For Farah, jostled at the bell by Ethiopian Abreham Cherkos, the last lap burn-up was too much to compete with, and he slipped to sixth in 13.50.95, his Olympic journey coming to a premature end.

“The Olympics only come round once every four years and it’s a difficult one to take,” he said.

“You want to play most of your cards at the Olympics, and it didn’t happen here at all. On the last lap I fought to go after them, but couldn’t do anything.

“Everything I’ve trained for is this and not to get to the final is hard to take.”

Following Farah out of the Bird’s Nest Stadium was pole vaulter Steve Lewis, who in an attempt to secure a place in Friday’s final, entered the competition at 5.45m.

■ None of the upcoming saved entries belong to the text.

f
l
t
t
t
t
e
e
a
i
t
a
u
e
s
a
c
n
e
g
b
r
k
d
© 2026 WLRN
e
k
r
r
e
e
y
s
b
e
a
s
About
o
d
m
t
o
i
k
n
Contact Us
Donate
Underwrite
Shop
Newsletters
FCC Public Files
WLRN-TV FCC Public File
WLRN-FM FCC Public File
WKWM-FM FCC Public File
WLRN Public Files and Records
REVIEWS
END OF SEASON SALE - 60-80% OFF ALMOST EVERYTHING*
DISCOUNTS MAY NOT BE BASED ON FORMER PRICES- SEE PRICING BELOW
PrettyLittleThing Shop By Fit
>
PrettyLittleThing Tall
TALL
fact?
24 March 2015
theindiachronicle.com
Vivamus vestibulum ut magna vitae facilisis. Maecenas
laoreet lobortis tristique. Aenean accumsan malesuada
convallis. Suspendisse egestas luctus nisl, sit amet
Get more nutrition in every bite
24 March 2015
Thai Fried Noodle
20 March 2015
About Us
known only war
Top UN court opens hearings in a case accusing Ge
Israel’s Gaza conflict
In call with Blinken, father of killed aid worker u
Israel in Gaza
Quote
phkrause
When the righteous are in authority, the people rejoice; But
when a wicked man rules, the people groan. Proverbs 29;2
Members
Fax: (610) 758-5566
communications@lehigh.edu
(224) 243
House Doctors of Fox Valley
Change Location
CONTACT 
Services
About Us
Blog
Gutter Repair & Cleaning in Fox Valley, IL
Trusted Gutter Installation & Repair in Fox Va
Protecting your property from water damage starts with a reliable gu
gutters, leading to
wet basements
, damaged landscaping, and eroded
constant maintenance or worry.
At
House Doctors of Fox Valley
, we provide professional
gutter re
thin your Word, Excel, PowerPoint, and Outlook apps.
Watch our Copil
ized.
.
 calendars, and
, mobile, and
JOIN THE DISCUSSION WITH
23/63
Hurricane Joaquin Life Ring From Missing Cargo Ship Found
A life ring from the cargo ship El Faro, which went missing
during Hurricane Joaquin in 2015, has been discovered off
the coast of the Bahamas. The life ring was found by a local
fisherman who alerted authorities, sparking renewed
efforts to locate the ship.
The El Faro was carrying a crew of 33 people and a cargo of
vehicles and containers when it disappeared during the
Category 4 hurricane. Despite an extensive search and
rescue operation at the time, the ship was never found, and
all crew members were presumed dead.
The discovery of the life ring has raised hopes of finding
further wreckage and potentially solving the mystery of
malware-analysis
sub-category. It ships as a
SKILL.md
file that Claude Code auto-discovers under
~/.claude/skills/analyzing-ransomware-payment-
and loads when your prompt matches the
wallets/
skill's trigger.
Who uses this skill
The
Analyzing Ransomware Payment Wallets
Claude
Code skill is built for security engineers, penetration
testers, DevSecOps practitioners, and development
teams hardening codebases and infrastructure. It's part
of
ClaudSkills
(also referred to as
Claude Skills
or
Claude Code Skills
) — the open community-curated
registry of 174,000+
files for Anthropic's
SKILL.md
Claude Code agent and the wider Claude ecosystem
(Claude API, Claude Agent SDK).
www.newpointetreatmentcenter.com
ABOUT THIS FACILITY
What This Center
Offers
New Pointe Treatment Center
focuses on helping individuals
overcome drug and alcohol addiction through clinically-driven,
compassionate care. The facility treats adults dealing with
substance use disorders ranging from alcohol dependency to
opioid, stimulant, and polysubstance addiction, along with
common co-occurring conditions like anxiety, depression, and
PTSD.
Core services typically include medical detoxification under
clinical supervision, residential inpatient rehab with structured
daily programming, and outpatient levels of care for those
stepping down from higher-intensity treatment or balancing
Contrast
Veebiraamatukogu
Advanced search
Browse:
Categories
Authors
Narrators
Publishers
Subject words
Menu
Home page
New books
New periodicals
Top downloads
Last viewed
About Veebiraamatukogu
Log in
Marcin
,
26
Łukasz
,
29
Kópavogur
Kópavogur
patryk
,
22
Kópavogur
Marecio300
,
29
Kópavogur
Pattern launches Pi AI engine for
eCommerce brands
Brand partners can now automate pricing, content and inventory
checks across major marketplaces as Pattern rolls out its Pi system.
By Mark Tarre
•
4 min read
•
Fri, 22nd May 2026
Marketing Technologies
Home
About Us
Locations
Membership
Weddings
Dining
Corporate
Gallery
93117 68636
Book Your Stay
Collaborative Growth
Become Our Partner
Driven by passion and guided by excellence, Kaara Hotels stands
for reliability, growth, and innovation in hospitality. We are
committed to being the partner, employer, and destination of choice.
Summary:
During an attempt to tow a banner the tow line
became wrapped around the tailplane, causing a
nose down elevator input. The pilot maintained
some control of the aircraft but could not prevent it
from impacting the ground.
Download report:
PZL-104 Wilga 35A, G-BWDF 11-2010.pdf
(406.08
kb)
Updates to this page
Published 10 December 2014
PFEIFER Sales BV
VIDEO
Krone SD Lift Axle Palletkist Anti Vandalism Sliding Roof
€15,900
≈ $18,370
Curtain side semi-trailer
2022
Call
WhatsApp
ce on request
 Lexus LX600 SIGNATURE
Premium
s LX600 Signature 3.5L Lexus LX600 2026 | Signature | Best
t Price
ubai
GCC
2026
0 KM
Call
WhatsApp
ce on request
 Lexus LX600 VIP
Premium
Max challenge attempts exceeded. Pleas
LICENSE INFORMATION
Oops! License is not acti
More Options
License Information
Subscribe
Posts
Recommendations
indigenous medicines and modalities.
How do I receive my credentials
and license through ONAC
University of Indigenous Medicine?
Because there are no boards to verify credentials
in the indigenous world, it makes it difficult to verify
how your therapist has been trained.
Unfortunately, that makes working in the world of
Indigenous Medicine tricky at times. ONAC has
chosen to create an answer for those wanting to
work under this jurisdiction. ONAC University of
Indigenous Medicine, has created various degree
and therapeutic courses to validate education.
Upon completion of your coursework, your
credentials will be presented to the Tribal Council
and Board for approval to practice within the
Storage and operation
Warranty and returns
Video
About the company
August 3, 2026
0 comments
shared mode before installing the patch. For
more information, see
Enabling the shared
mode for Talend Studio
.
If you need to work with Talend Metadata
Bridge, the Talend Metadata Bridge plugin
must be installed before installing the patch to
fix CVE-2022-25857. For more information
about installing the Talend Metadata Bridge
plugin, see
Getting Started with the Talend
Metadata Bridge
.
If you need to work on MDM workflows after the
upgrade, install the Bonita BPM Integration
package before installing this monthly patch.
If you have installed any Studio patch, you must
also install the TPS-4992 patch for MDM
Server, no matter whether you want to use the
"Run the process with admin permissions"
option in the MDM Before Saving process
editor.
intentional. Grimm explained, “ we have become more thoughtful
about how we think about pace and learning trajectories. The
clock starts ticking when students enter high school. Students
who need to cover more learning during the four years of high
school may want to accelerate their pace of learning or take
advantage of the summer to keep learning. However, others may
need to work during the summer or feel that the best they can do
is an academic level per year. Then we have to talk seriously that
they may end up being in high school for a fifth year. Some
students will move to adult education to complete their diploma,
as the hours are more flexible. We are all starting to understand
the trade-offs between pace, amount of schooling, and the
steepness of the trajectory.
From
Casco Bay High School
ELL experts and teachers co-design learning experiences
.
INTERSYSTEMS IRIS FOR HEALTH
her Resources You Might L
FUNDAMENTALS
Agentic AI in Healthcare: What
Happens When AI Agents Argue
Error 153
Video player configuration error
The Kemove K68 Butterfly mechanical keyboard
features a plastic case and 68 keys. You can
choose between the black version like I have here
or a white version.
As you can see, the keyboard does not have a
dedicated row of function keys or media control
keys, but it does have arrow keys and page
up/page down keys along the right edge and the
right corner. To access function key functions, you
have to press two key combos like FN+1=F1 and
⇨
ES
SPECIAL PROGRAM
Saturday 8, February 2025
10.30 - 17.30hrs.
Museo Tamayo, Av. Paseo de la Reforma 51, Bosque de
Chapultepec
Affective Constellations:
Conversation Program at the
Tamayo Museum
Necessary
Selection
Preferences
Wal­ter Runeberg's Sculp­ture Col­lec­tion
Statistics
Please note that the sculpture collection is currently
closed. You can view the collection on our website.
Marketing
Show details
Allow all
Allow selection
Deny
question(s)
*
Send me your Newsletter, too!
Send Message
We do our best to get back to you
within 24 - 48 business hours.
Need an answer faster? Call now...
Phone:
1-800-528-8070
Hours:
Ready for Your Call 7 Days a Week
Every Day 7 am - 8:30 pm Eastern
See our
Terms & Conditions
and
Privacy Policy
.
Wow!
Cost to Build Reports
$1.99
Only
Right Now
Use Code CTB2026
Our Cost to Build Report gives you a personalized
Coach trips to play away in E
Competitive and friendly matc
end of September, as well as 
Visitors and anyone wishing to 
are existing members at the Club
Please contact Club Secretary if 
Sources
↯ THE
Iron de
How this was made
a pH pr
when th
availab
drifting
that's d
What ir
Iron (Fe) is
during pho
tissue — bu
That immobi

It was a brave tactic, but one that did not pay off, and the dejected youngster left his first Olympic Games registering no height for his efforts.

“I’m devastated it happened like that,” he said. “I had a smoking warm up, I jumped 5.50m. I’ve been entering the competition at 5.40 and 5.45 all season, and the plan was to come here and jump as I have done all year.

“I know I was capable of 5.75m tonight.”

Emily Freeman was up against the odds to make it through her semi-final of the 200m, but the Wakefield runner made sure she once again put in a strong performance to underline her progress this year.

With Allyson Felix, from the USA, and Jamaican Sherone Simpson driving on the pace to a 22.33 win for Felix, Freeman held form and finished seventh in 22.83.

Despite her position it was clear indication that Freeman had made a significant step in sprinting, dipping below 23 seconds once again with some ease.

“Hopefully next year I can get into more races like that,” she said in reference to her performance level. “The semi final fields were about equal, I had a good lane and a good draw. I can’t complain about it, I just didn’t run fast enough.”

Michael Rimmer had started the night positively for Team GB in his heat of the 800m, and despite suffering a bout of food poisoning in his pre-Olympic Games preparations, showed he had fully recovered and managed his tough heat well to proceed to the semi-final stage on Thursday night.

Rimmer took no chances, leading the group from the gun, and despite being overtaken at 600m, battled hard on the home straight to edge ahead of South Africa’s Mbulaeni Mulaudzi and take the win in 1.47.61.

“It didn’t feel bad, it just took me a long time to change gear and get my legs going,” said Rimmer.

“Once I got going I felt really good. I was confident of winning it, it was just a case of trying to keep my cool.”